Potongan Teks ▸

S : Udaah, udah dari dulu masih ada bapak si Alex. Tapi itulah, sakit-sakit pas apa ini,
hehehe. Padahal dulu biasa-biasa ajanya. Memanglah mungkin, beban pikiran lah
yang membuat jadi sakit.
P : Keluarga gimana, Nang? Hubungannya atau dukungannya?
S : Kalau yang kualami ya, selama ini. Gak ada nya istilah saudara itu, kalau orang lain
itu, gak ada itu. Lebih berarti nya tetangga lagi dari pada saudara. Kalo masih hidup
aja nya semua menelepon begini begono. Kalo kayak sekarang ini gak ada. Apalagi
kan kalau di gereja sudah kumpul – kumpul sama ibu-ibu mabalu* (janda bhs. Batak)
semua pun bilang kayak gitu. Jadi sewaktu mengucapkan kata penghiburanlah kan
katanya, “nanti sama-sama kita membesarkan anak anak ini”. Tapi kenyataannya
sebenarnya saudara itu gak ada. Sebenarnya ya kita sendiri. Yaaa, memang sih sendiri
maksudnya bukan tanpa Tuhan. Tapi itulah saudara pun gak ada. Itulah yang kami
sama-sama rasakan. Jadi ya, kalau bukan kita yang mengurus anak-anak ini siapa lagi?
Hehehe (menyapu air mata) akupun tadi lagi sendiri gini kadang sering teringat
sebenarnya…
P : (tersenyum)
S : Keluarga dari orang bapak si Alex ataupun keluargaku. Memang menjarak kok.
Cuma gini aja, yang penting kuperjuangkan bagaimana supa anakku ini jadi orang.

Listing Terlampir ▸
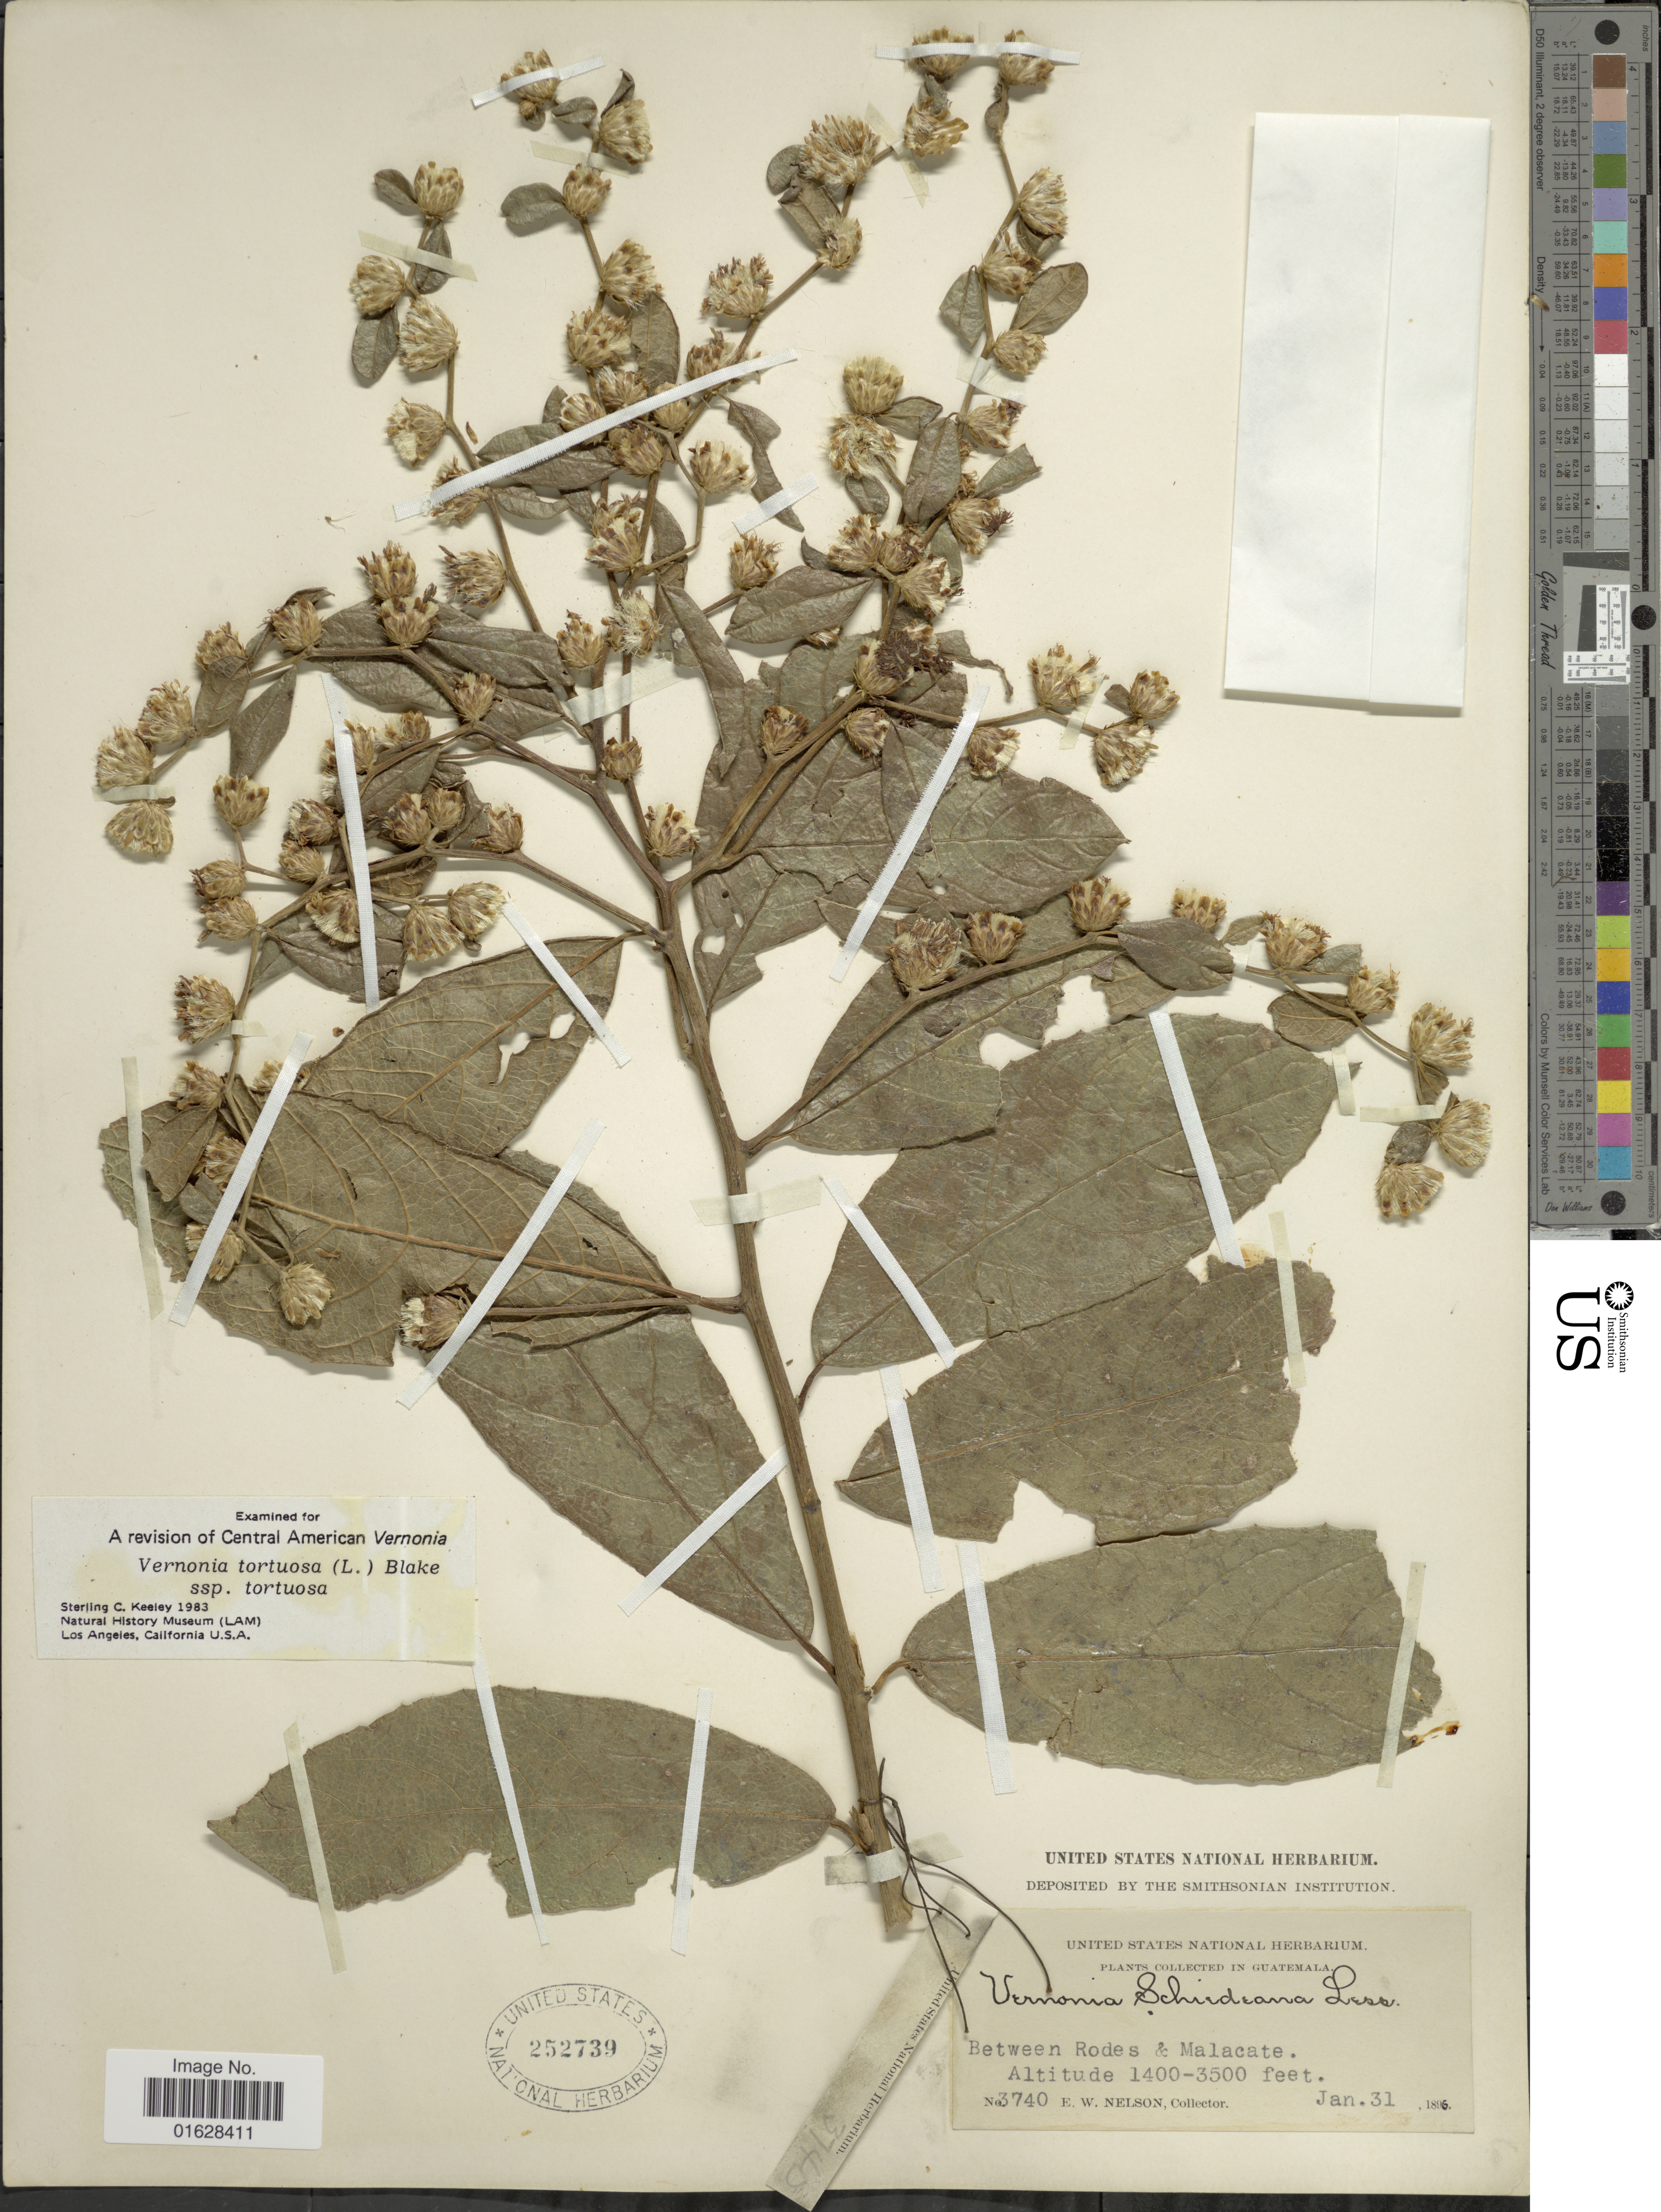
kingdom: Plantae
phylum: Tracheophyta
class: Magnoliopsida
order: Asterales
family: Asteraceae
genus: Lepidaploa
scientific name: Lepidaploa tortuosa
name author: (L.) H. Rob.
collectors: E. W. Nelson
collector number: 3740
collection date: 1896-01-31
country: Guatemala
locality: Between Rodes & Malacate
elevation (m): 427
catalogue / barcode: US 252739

Instruksi Tugas ▸ Tulis ulang bagian potongan teks antara "semua pun bilang" dan "P : (tersenyum)", termasuk kedua ujungnya, dengan menukar "saudara" menjadi "kerabat".

Hasil ▸
semua pun bilang kayak gitu. Jadi sewaktu mengucapkan kata penghiburanlah kan
katanya, “nanti sama-sama kita membesarkan anak anak ini”. Tapi kenyataannya
sebenarnya kerabat itu gak ada. Sebenarnya ya kita sendiri. Yaaa, memang sih sendiri
maksudnya bukan tanpa Tuhan. Tapi itulah kerabat pun gak ada. Itulah yang kami
sama-sama rasakan. Jadi ya, kalau bukan kita yang mengurus anak-anak ini siapa lagi?
Hehehe (menyapu air mata) akupun tadi lagi sendiri gini kadang sering teringat
sebenarnya…
P : (tersenyum)